For Odunde, we needed multiple role tiers: attendees, vendors, organizers, and platform admins. Each tier has different access to different platform features. Cognito groups mapped cleanly to these roles, and our middleware layer made adding new permission checks trivial.

The Odunde Implementation: Cognito in Practice

Odunde is a festival and sports platform with multiple user types, event management, and vendor coordination. Here's how we implemented auth:

1. Cognito User Pool with custom attributes. We defined custom attributes for user type (attendee, vendor, organizer, admin), organization affiliation, and onboarding status directly on the user pool.
2. Cognito Groups for RBAC. Each role maps to a Cognito group. Group membership is included in the ID token, which our Next.js middleware reads on every request.
3. Custom sign-up flow. Different user types have different sign-up requirements. Vendors need business information. Organizers need approval. We used Cognito's pre-sign-up Lambda trigger to validate and route registrations.
4. Social login with account linking. Google and email/password auth with automatic account linking by verified email. A user who signs up with email can later sign in with Google seamlessly.
5. Token management. Short-lived access tokens (1 hour), longer-lived refresh tokens (30 days), stored in HTTP-only secure cookies for the web app. The React Native mobile client stores tokens in secure storage.

The entire auth system — sign-up, sign-in, social login, role management, session handling, and password reset — was built and tested in five days. It's been stable in production with zero auth-related incidents since launch.

The Security Checklist

Before any Aetheris project goes to production, we verify every item on this list:

1. HTTPS everywhere. No exceptions. All cookies have the Secure flag.
2. HTTP-only cookies. Session tokens are never accessible to JavaScript.
3. CSRF protection. SameSite cookie attribute plus CSRF tokens on state-changing requests.
4. Rate limiting on auth endpoints. Login, registration, and password reset are rate-limited to prevent brute force and credential stuffing.
5. Password requirements. Minimum 8 characters, checked against known breached passwords where the provider supports it.
6. Email verification. Accounts aren't fully active until the email is verified.
7. Secure password reset. Time-limited, single-use tokens. Reset links expire after 1 hour.
8. Token rotation. Refresh tokens rotate on use. A stolen refresh token can only be used once.
9. Audit logging. Authentication events (login, logout, password change, failed attempts) are logged with timestamps and IP addresses.
10. Dependency updates. Auth-related dependencies are updated within 48 hours of security patches.

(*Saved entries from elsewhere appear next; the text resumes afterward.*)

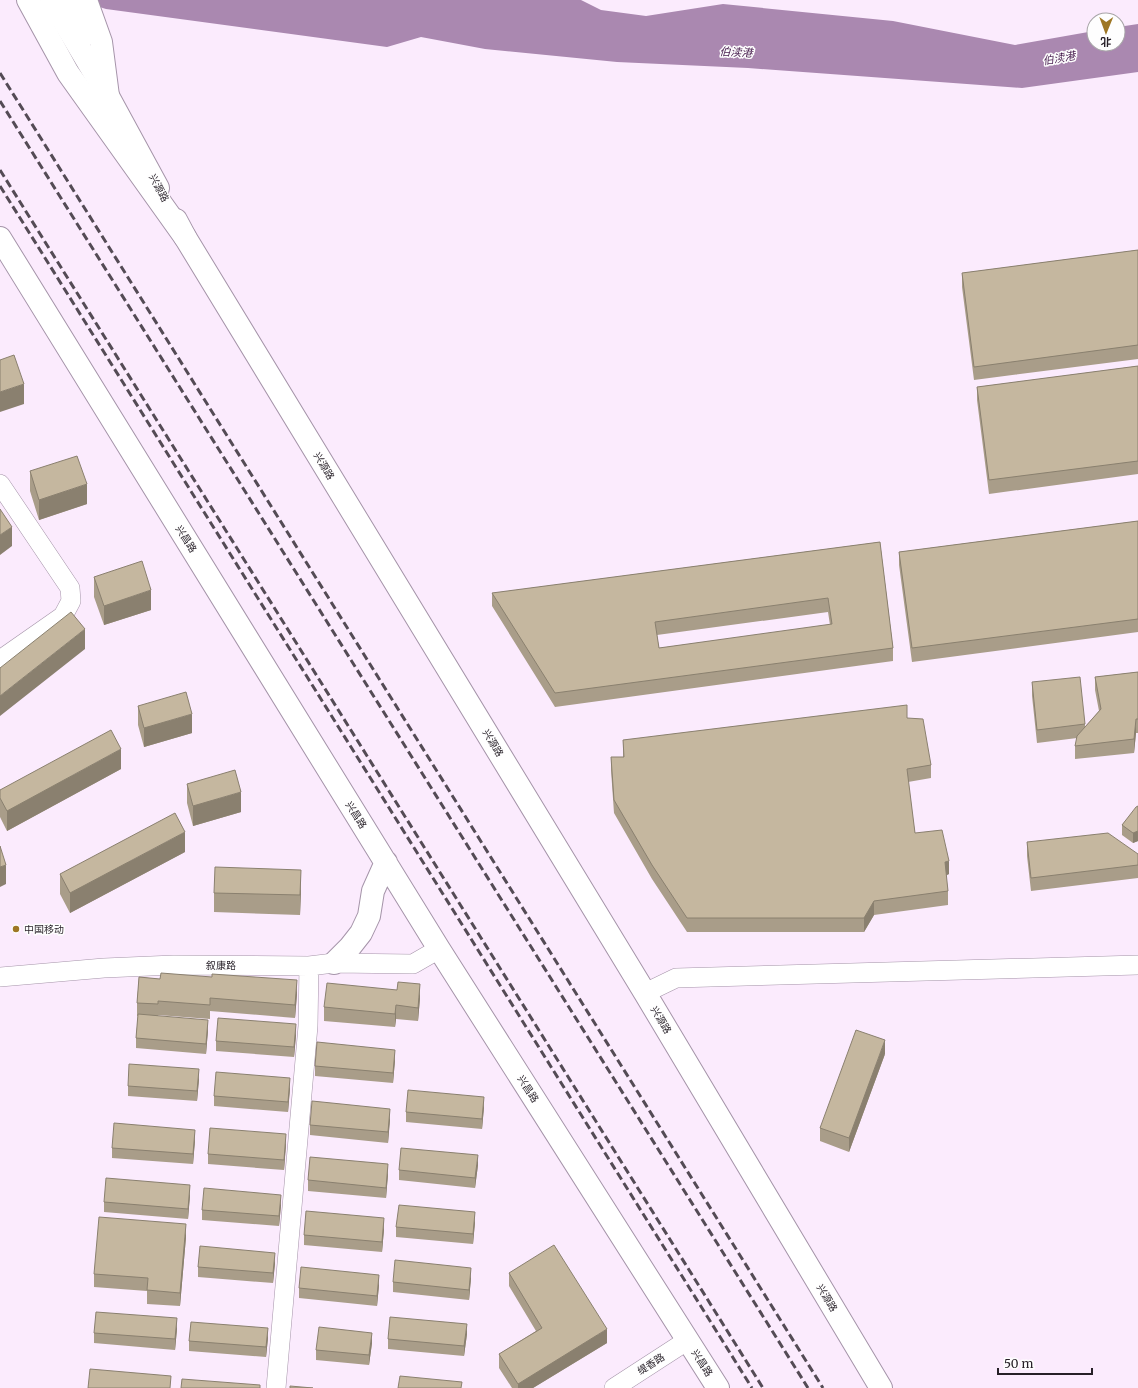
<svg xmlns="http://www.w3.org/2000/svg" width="1138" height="1388" viewBox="0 0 1138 1388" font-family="Merriweather,'Noto Sans SC',serif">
	<rect width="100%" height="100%" fill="#fbebfd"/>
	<!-- water -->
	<path fill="#aa88b0" d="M77 0H581L601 10 646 16 723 4 893 21 1015 45 1094 31V44H1118V27L1138 24V72L1022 88 748 68 617 62 485 49 421 37 387 47 106 9Z"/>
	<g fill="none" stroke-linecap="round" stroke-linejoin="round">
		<!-- minor casing -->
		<g stroke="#a594a9" stroke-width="20">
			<path id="minor" d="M0 484 70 588 71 601 63 616 0 660
				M0 977 104 968 174 965 309 966 334 963 413 964 439 949
				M645 993 676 978 1138 965
				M276 1388 308 1026 309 966
				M614 1388 688 1340"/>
		</g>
		<!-- major casing -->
		<g stroke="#a594a9" stroke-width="24">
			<path id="major" d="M51 0 108 96 158 188
				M71 0 84 35
				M176 220 185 237 645 993 881 1388
				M0 238 439 949 718 1388
				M334 963 350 947 361 933 369 916 373 891 386 862"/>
		</g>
		<!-- highway casing -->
		<g stroke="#a594a9" stroke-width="24">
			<path id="highway" d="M28 0 68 73 185 237
				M86 0 101 42 108 96"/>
		</g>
		<!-- minor -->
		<use href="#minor" stroke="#fff" stroke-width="19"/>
		<!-- major -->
		<use href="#major" stroke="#fff" stroke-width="22"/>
		<!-- highway -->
		<use href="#highway" stroke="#fff" stroke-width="22"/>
		<!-- rail -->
		<path stroke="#544b55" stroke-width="3" stroke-dasharray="8 4" stroke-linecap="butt" d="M0 73 823 1388
			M0 101 808 1388
			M0 170 763 1388
			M0 186 752 1388"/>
	</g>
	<!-- wall -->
	<path fill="#a99d89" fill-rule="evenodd" d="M1138 250V359L974 380 962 287V273Z
		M1138 366V474L989 494 977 400V387Z
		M30 471 87 504 39 520 30 491Z
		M1138 521V632L912 662 899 565V552Z
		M880 542 893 648V661L555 707 492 606V593ZM828 612 830 625 659 648 657 635Z
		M94 577 151 610 104 625 94 597Z
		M1138 672V733H1136L1134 753 1075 759V746L1077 738 1037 743 1032 696V682L1085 724V727L1099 711 1095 690V677Z
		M138 706 192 733 144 747 138 725Z
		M907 718 931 765V778L908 782 915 833 949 874 946 875 948 891V905L874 915 864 932H687L652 879 614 813 611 770V757H623V740Z
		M121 769 7 831 0 817V790Z
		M187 784 241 812 193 826 187 803Z
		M1138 806V841L1133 843 1122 835V825Z
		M1027 842 1138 865V878L1031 891 1027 856Z
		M185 852 70 913 60 894V874Z
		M301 890 300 915 214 912V893Z
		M139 977 297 994 295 1018 210 1011V1019L158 1015V1016L208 1030 206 1054 136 1048V1038L138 1016H137V1003Z
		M420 998 418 1021 396 1019 395 1027 324 1021V1007Z
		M296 1035 294 1057 216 1051V1041Z
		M885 1054 849 1152 820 1141V1128Z
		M395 1060 393 1083 315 1076V1066Z
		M199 1079 197 1101 128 1096V1086Z
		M290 1088 288 1112 214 1106V1096Z
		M484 1107 482 1129 406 1122V1112Z
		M390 1119 388 1143 310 1135V1125Z
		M195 1140 193 1164 112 1158V1148Z
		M286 1144 284 1170 208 1164V1154Z
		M478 1165 475 1188 399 1180V1170Z
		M388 1174 386 1198 308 1191V1180Z
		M190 1195 188 1219 104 1212V1202Z
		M281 1205 279 1226 202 1220V1210Z
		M475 1222 473 1244 396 1237V1227Z
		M384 1229 382 1252 304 1245V1235Z
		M186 1237 180 1306 147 1304V1291L94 1287V1274Z
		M275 1263 273 1283 198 1277V1267Z
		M509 1273 607 1343 533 1388H512L499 1368V1354L536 1331 509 1286Z
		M471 1278 469 1300 393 1292V1282Z
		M379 1285 377 1306 299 1298V1288Z
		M177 1329 175 1350 94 1343V1333Z
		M467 1334 464 1356 388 1349V1339Z
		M268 1338 266 1357 189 1351V1341Z
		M372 1343 369 1365 316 1360V1350Z"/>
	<!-- shaded-wall -->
	<path fill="#8a806f" d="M24 384V404L0 412V392Z
		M87 484V504L39 520V500Z
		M12 527V546L0 555V535Z
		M151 590V610L104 625V606Z
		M85 629V649L0 716V696Z
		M192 714V733L144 747V728Z
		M1136 719V733L1134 753V739Z
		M121 749V769L7 831V811Z
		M241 792V812L193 826V806Z
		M1138 831V841L1133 843V833Z
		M185 832V852L70 913V893Z
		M949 861V874L945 876V862Z
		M6 865V884L0 887V867Z
		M301 870V890L300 915V895Z
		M874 901V915L864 932V918Z
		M297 980V994L295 1018V1005Z
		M420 984V998L418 1021V1008Z
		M396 1005V1019L395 1027V1014Z
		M208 1020V1030L206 1054V1044Z
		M296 1024V1035L294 1057V1047Z
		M885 1040V1054L849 1152V1138Z
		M395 1050V1060L393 1083V1073Z
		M199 1069V1079L197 1101V1091Z
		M290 1078V1088L288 1112V1102Z
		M484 1097V1107L482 1129V1119Z
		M390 1109V1119L388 1143V1132Z
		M195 1130V1140L193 1164V1154Z
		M286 1134V1144L284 1170V1160Z
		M478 1155V1165L475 1188V1178Z
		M388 1164V1174L386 1198V1188Z
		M190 1185V1195L188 1219V1209Z
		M281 1195V1205L279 1226V1216Z
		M475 1212V1222L473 1244V1234Z
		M384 1218V1229L382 1252V1242Z
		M186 1224V1237L180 1306V1293Z
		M275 1253V1263L273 1283V1273Z
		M471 1268V1278L469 1300V1290Z
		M379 1275V1285L377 1306V1296Z
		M177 1318V1329L175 1350V1339Z
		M467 1324V1334L464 1356V1346Z
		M268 1328V1338L266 1357V1347Z
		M607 1329V1343L533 1388H518V1384Z
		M372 1333V1343L369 1365V1355Z"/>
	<!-- building -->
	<path fill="#c5b79f" stroke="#8a806f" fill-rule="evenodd" d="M1138 250V345L974 367 962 273Z
		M14 355 24 384 0 392V360Z
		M1138 366V461L989 480 977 387Z
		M77 456 87 484 39 500 30 471Z
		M0 509 12 527 0 535Z
		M1138 521V619L912 648 899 552Z
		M880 542 893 648 555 693 492 593ZM828 598 832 624 659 648 655 622Z
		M142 561 151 590 104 606 94 577Z
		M71 612 85 629 0 696V668Z
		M1138 672V719H1136L1134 739 1075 746 1077 736 1101 709 1095 677Z
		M1080 677 1085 724 1037 730 1032 682Z
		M186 692 192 714 144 728 138 706Z
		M907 705V718L923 719 931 765 907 769 915 833 942 830 949 861 945 862 948 891 874 901 864 918H687L652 865 614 800 611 757H624L623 740Z
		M111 730 121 749 7 811 0 798V790Z
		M235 770 241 792 193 806 187 784Z
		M1138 806V831L1133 833 1122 825 1136 807Z
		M175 813 185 832 70 893 60 874Z
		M1108 833 1138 854V865L1031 878 1027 842Z
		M0 846 6 865 0 867Z
		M215 867 301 870 300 895 214 893Z
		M161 973 212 977V974L297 980 295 1005 210 998V1005L158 1001V1004L137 1003 139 977 160 979Z
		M398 982 420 984 418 1008 396 1005 395 1014 324 1007 327 983 397 990Z
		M138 1014 208 1020 206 1044 136 1038Z
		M218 1018 296 1024 294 1047 216 1041Z
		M856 1030 885 1040 849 1138 820 1128Z
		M317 1042 395 1050 393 1073 315 1066Z
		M129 1064 199 1069 197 1091 128 1086Z
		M216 1072 290 1078 288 1102 214 1096Z
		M408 1090 484 1097 482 1119 406 1112Z
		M312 1101 390 1109 388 1132 310 1125Z
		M114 1123 195 1130 193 1154 112 1148Z
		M210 1128 286 1134 284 1160 208 1154Z
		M401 1148 478 1155 475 1178 399 1170Z
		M310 1157 388 1164 386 1188 308 1180Z
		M106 1178 190 1185 188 1209 104 1202Z
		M204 1188 281 1195 279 1216 202 1210Z
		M399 1205 475 1212 473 1234 396 1227Z
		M306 1211 384 1218 382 1242 304 1235Z
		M99 1217 186 1224 180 1293 147 1290 148 1278 94 1274Z
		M554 1245 607 1329 518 1384 499 1354 542 1328 509 1273Z
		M200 1246 275 1253 273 1273 198 1267Z
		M395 1260 471 1268 469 1290 393 1282Z
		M301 1267 379 1275 377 1296 299 1288Z
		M96 1312 177 1318 175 1339 94 1333Z
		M390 1317 467 1324 464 1346 388 1339Z
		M191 1322 268 1328 266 1347 189 1341Z
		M319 1327 372 1333 369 1355 316 1350Z
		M90 1369 171 1376 170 1388H88Z
		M400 1376 462 1382 461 1388H398Z
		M182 1379 260 1385V1388H181Z
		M290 1386 313 1388H290Z"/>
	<!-- markers -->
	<circle fill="#9e7724" stroke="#fefefe" stroke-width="1.5" cx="16" cy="929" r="4"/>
	<g text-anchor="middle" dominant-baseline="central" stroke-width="3" stroke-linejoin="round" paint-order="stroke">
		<!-- street labels -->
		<g font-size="10" fill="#261f27" stroke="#fefefe">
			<text transform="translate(159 188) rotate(62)">兴源路</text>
			<text transform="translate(324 466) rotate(59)">兴源路</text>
			<text transform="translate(186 539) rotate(58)">兴昌路</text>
			<text transform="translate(493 743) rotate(59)">兴源路</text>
			<text transform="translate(356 815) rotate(58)">兴昌路</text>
			<text x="221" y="965">叙康路</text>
			<text transform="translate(661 1020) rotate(59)">兴源路</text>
			<text transform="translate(528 1089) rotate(57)">兴昌路</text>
			<text transform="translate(827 1298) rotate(59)">兴源路</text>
			<text transform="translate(702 1363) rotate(58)">兴昌路</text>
			<text transform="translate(651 1364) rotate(-33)">缇香路</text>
		</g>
		<!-- poi labels -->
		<g font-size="10" fill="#261f27" stroke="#fefefe" text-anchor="start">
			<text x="24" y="929">中国移动</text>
		</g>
		<!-- water labels -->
		<g font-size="11" font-style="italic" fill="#461b4d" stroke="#fefefe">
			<text transform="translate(736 52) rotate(3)">伯渎港</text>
			<text transform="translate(1059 58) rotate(-10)">伯渎港</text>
		</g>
	</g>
	<!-- north arrow -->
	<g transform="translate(1106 32) rotate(181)"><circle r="19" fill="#fefefe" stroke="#a8a5a8"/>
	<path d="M0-3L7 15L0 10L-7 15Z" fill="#9e7724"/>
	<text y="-6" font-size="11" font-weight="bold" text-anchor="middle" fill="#261f27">北</text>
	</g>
	<!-- scale -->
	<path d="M998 1368v6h94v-6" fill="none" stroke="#261f27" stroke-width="2"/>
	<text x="1004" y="1368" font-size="12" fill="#261f27" stroke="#fefefe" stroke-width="3" paint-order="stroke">50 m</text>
</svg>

This isn't overkill. It's the minimum. Auth is the one part of your application where "good enough" isn't good enough.

The Bottom Line

Authentication isn't a feature — it's infrastructure. Build it first, build it right, and every feature you add afterward inherits proper user context, authorization, and session management for free.

Choose your provider based on your actual needs: Cognito for AWS-native projects at scale, Auth0 for complex identity requirements with excellent DX, Supabase Auth for tight database integration. Don't choose based on which tutorial you saw last.

And if you're tempted to "just use a simple JWT approach" and build auth yourself — don't. The surface area for security mistakes is enormous, and the managed providers have teams of security engineers whose entire job is to handle the edge cases you haven't thought of.

Build it first. Build it once. Move on to the features your users actually care about.